Depuis le début de la crise, les assureurs et les réassureurs mènent une grande bataille sur les contrats qui garantissent les pertes d’exploitation provoquées par une épidémie. Devant l’ampleur des dégâts, ils multiplient les exclusions – voire, les résiliations –, pour ne pas supporter seuls le poids financier des pertes.
Cette situation, prévisible, a alerté le gouvernement et le monde de l’assurance dès le printemps. Les deux parties discutent depuis avril d’un nouveau régime d’assurance offrant une meilleure protection contre les catastrophes sanitaires.
Après d’âpres discussions et une consultation publique des entreprises, le gouvernement semble proche de finaliser le texte du nouveau régime et promet de le publier dans les semaines à venir.
Des divergences notables sur le périmètre de couverture du nouveau régime
Le gouvernement et tous les acteurs de l’assurance professionnelle travaillent depuis le mois d’avril sur un nouveau régime conçu spécialement pour protéger les entreprises en cas de catastrophe exceptionnelle.
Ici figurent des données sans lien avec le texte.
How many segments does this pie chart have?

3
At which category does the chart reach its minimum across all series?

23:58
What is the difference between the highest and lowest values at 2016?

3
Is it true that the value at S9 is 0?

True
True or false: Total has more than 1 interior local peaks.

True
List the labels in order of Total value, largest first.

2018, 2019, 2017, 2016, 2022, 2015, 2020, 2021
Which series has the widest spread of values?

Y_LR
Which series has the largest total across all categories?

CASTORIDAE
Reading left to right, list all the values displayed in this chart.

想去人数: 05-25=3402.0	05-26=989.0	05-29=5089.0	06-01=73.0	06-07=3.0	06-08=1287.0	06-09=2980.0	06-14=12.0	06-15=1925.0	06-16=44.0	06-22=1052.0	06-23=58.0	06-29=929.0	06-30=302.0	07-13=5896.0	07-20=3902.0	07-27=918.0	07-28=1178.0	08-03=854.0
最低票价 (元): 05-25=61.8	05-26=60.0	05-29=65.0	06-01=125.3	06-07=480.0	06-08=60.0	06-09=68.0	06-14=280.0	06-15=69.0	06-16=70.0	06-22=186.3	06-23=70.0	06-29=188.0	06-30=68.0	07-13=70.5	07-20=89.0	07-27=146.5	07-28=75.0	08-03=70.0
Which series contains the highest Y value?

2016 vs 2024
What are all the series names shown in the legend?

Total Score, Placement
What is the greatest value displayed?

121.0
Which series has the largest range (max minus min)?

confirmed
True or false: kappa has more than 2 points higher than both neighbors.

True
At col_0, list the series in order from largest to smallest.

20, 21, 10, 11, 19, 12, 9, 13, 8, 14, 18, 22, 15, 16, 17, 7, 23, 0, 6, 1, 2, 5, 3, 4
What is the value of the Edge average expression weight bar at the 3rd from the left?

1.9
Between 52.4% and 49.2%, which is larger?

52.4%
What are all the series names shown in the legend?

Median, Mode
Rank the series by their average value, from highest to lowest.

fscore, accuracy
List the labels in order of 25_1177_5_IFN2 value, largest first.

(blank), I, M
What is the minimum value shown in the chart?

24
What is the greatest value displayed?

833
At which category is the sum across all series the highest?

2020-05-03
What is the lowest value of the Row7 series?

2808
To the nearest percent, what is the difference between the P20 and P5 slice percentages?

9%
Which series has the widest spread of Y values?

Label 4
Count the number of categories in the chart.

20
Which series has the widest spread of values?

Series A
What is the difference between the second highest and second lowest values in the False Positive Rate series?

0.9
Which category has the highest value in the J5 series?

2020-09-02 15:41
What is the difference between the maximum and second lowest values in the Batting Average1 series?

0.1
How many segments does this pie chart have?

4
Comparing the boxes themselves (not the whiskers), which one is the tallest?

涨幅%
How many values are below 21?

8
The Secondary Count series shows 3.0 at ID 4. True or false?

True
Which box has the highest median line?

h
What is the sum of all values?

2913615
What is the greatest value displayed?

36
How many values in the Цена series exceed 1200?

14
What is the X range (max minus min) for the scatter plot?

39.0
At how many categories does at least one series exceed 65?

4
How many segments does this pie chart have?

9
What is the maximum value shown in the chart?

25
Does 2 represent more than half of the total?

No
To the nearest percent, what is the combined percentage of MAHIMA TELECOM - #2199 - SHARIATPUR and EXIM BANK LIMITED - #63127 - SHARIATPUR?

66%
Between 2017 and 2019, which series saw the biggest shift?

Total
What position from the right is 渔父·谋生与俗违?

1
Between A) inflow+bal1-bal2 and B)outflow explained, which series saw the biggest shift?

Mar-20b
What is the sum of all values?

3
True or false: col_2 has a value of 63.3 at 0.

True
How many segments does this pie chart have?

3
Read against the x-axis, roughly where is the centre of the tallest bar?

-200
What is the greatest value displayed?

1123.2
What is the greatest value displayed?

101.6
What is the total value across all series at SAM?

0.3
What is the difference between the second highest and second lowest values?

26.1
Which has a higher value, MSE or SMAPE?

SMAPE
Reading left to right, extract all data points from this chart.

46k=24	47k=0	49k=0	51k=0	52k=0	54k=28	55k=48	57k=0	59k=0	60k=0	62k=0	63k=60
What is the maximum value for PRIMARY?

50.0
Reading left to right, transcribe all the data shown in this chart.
Cette notion d’exceptionnalité concerne directement l’épidémie de Covid-19, qui est à l’origine du débat. La FFA et le ministère de l’Économie souhaitent néanmoins inclure dans cette désignation les autres périls, tels que :
- les catastrophes naturelles ;
- les attentats ;
- les émeutes.
Cette proposition passe mal auprès des réassureurs, regroupés au sein de l’APREF. Ils contestent notamment le bien-fondé d’un tel régime multipérils, surtout d’un point de vue financier.
Autre point de discorde, le caractère obligatoire du nouveau régime provoque une levée de boucliers de l’AMRAE, l’Association pour le management des risques et l’assurance des entreprises. Les intervenants semblent plutôt s’accorder sur un système avec :
- une garantie facultative ;
- une extension obligatoire.
Un cadre réglementaire attendu dans les prochaines semaines
Les travaux visant à instaurer le nouveau régime de catastrophe exceptionnelle ont impliqué tous les représentants et associations œuvrant de près ou de loin dans le monde de l’assurance. Dans le lot figurent notamment :
- des parlementaires ;
- le Medef ;
- l’AMRAE ;
- Planète CSCA ;
- la Fédération française de l’assurance ;
- la CPME.
Le gouvernement a aussi organisé des consultations publiques auprès des TPE, des PME et des grandes entreprises, sachant que le futur système devrait bénéficier à toutes.
Ses contours restent cependant inconnus : Bercy promet de livrer la copie finale dans quelques semaines, en se basant sur les avis et les propositions de tous les participants. Initialement, le texte instituant le nouveau régime devait être présent en même temps que le projet de loi de finances. Les idées contradictoires des participants ont toutefois prolongé les discussions.